Segment Open
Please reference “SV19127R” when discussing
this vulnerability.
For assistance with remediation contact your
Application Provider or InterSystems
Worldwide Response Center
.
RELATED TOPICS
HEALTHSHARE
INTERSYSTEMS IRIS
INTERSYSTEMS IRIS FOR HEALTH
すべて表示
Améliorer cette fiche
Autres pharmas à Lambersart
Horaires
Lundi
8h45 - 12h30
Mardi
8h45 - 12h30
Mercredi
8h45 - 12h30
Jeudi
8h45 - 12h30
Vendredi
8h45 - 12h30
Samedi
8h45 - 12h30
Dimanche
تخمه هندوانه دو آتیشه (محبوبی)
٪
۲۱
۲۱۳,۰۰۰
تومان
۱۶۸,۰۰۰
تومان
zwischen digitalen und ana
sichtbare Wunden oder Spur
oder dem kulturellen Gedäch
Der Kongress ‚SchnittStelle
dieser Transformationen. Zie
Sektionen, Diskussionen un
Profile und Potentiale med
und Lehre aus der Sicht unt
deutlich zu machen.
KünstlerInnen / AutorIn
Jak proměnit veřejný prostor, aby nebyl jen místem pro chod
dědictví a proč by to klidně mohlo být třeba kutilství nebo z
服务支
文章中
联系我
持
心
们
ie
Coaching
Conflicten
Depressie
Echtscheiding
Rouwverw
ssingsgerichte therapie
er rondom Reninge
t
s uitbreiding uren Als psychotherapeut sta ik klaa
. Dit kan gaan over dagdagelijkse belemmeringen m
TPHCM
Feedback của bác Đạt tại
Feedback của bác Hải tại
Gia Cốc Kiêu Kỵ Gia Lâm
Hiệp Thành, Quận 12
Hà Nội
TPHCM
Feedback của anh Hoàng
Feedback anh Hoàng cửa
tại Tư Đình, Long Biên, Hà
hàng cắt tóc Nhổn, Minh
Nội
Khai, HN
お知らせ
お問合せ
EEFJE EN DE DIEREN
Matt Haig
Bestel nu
Segment Closed
Required work: Every record above must be printed again exactly as it stands.

Your solution:
Please reference “SV19127R” when discussing
this vulnerability.
For assistance with remediation contact your
Application Provider or InterSystems
Worldwide Response Center
.
RELATED TOPICS
HEALTHSHARE
INTERSYSTEMS IRIS
INTERSYSTEMS IRIS FOR HEALTH
すべて表示
Améliorer cette fiche
Autres pharmas à Lambersart
Horaires
Lundi
8h45 - 12h30
Mardi
8h45 - 12h30
Mercredi
8h45 - 12h30
Jeudi
8h45 - 12h30
Vendredi
8h45 - 12h30
Samedi
8h45 - 12h30
Dimanche
تخمه هندوانه دو آتیشه (محبوبی)
٪
۲۱
۲۱۳,۰۰۰
تومان
۱۶۸,۰۰۰
تومان
zwischen digitalen und ana
sichtbare Wunden oder Spur
oder dem kulturellen Gedäch
Der Kongress ‚SchnittStelle
dieser Transformationen. Zie
Sektionen, Diskussionen un
Profile und Potentiale med
und Lehre aus der Sicht unt
deutlich zu machen.
KünstlerInnen / AutorIn
Jak proměnit veřejný prostor, aby nebyl jen místem pro chod
dědictví a proč by to klidně mohlo být třeba kutilství nebo z
服务支
文章中
联系我
持
心
们
ie
Coaching
Conflicten
Depressie
Echtscheiding
Rouwverw
ssingsgerichte therapie
er rondom Reninge
t
s uitbreiding uren Als psychotherapeut sta ik klaa
. Dit kan gaan over dagdagelijkse belemmeringen m
TPHCM
Feedback của bác Đạt tại
Feedback của bác Hải tại
Gia Cốc Kiêu Kỵ Gia Lâm
Hiệp Thành, Quận 12
Hà Nội
TPHCM
Feedback của anh Hoàng
Feedback anh Hoàng cửa
tại Tư Đình, Long Biên, Hà
hàng cắt tóc Nhổn, Minh
Nội
Khai, HN
お知らせ
お問合せ
EEFJE EN DE DIEREN
Matt Haig
Bestel nu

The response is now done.